Wednesday, August 6, 2025

Is it worth losing the reality you have always known

Louise, a French woman in her twenties, has had difficulty hearing all her life. When the novel opens she is being examined in a clinic because her hearing has become worse and, depending on a speaker's register, she cannot hear at all. The specialist recommends a cochlear implant. Hearing "normally" would, of course, entirely change Louise's relationship to the world and her perceptions of reality. Is it worth it?

That's the central conflict of Jellyfish Have No Ears by Adéle Rosenfeld, translated from French by Jeffrey  Zuckerman. She is writing from the inside. As she writes in a note, "I was far younger than Louise F. when I got a cochlear implant in 1995 . . . As I faced down the list of heard and misheard words that, in English, begins 'woman, lemon, boulder' [a list that appears on the second page of the novel], it was deeply moving to enlist Beverly Fears, the audiologist who originally programmed my implant, and who had me do the same test countless times since, in recreating all the phonemes and meanings of the list in English.

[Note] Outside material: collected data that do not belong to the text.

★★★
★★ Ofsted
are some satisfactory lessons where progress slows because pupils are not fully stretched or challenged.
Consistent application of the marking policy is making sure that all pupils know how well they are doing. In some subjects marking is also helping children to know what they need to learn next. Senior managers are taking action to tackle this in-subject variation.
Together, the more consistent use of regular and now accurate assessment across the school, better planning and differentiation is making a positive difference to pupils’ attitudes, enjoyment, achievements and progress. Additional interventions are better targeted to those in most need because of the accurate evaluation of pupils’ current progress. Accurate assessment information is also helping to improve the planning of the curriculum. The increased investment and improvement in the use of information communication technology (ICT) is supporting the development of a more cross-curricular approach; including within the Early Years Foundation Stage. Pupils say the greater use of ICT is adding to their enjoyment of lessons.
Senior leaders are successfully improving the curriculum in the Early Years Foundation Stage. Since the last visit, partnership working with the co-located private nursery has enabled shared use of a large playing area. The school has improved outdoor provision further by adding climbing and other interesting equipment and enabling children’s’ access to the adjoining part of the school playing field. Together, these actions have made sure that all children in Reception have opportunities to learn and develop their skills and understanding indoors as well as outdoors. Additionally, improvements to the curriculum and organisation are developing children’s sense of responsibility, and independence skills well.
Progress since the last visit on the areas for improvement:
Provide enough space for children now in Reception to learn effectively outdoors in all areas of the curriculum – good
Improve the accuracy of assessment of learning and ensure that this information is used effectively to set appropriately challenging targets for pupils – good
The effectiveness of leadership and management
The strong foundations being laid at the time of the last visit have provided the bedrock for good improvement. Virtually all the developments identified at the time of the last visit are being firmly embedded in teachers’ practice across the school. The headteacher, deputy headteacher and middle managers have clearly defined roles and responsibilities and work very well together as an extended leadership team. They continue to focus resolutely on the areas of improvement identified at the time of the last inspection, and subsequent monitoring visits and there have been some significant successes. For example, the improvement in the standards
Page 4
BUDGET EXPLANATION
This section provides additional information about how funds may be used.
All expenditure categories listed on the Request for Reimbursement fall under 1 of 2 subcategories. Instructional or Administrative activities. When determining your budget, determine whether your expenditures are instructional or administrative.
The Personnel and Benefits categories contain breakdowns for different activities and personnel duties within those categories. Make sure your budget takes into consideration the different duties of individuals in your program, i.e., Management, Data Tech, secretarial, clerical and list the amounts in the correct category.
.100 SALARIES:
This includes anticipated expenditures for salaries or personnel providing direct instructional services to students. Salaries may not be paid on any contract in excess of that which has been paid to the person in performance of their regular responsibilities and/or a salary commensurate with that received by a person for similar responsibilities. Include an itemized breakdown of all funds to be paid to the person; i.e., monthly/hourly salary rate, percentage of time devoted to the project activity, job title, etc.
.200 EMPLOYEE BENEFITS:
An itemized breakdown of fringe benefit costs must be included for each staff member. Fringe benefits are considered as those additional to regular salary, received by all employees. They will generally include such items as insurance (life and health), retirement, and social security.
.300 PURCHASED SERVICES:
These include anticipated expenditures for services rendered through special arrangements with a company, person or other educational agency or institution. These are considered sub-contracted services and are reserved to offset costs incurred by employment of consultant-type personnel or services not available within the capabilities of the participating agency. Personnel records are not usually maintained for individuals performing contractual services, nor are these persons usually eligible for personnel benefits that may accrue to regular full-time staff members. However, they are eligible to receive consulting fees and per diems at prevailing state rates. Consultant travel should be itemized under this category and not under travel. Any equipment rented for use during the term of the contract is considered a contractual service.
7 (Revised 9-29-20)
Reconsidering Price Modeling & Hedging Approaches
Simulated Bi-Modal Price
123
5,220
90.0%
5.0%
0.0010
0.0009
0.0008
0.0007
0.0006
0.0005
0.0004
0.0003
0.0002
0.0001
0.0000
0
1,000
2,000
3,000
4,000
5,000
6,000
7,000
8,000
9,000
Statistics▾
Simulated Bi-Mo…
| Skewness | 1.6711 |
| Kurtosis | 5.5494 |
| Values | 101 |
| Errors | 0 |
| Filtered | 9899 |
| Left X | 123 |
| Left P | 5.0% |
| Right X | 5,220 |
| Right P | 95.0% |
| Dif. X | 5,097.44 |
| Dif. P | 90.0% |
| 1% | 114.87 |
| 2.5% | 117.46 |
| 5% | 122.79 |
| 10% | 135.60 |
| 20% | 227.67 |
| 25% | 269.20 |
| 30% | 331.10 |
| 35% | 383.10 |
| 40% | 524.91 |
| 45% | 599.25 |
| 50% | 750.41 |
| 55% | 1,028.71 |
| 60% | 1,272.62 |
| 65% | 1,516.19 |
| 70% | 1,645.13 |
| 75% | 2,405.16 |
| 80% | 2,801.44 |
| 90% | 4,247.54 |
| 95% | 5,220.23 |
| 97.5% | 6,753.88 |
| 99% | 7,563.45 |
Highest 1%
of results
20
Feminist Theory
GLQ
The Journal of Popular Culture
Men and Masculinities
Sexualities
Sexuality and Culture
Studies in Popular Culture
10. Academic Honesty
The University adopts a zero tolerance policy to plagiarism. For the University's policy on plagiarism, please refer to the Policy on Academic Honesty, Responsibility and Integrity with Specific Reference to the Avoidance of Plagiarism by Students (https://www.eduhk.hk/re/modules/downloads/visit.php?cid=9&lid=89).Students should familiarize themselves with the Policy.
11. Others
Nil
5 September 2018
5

Which indicates the task the translator faced. The novel is not a straightforward account of Louise's situation. Louise is telling her own story and recounting the words misheard for which Zuckerman had to find English equivalents because I suspect Louise's French puns and malapropisms cannot be translated directly.

The novel is exceptional because we are with Louise throughout, seeing and hearing her life, her Paris, her friendships, her jobs—all affected by, influenced by what she hears. As the prospect of surgery looms, she is accompanied by a damaged soldier from World War 1, an irritable dog, and a whimsical botanist.

As the jacket says, Jellyfish Have No Ears shines a light on the black hole of losing a sense and the vibrancy that can arise to fill the void.